Please pick out every line in the rows below that contains the string "axis" and copy each of those lines in full, treating uppercase and lowercase as different.
========================================
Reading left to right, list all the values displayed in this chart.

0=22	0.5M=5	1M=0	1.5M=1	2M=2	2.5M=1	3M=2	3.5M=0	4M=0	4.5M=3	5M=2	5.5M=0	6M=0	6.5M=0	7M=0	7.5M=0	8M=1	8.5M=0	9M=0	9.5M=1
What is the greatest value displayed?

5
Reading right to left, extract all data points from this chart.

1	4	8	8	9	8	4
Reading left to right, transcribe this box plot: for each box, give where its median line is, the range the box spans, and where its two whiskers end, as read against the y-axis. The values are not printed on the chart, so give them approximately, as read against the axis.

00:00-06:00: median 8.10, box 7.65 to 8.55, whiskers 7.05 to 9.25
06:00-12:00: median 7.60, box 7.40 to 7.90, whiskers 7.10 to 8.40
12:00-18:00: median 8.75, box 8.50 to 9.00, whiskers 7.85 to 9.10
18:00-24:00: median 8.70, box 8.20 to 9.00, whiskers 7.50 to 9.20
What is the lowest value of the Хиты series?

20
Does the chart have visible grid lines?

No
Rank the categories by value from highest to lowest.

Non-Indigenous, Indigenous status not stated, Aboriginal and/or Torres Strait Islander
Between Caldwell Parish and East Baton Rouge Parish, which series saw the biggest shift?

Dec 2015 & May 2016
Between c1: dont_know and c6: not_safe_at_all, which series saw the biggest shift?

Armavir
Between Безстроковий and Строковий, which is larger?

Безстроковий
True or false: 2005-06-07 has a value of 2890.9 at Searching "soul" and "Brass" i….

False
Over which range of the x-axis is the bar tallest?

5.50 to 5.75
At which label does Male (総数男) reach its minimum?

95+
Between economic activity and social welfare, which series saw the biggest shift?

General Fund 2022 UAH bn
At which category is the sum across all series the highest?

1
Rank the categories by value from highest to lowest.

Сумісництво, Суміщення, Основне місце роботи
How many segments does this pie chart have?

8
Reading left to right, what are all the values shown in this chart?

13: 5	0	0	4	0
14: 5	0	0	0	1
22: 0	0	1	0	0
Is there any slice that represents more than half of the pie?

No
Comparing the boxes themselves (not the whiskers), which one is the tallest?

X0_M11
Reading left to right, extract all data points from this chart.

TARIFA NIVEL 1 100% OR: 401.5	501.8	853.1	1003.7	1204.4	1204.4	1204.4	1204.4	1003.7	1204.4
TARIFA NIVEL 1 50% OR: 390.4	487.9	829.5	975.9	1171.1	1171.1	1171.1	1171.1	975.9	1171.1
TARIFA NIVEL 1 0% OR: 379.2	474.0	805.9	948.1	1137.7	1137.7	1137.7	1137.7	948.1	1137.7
========================================
## Your response
Reading left to right, transcribe this box plot: for each box, give where its median line is, the range the box spans, and where its two whiskers end, as read against the y-axis. The values are not printed on the chart, so give them approximately, as read against the axis.
Over which range of the x-axis is the bar tallest?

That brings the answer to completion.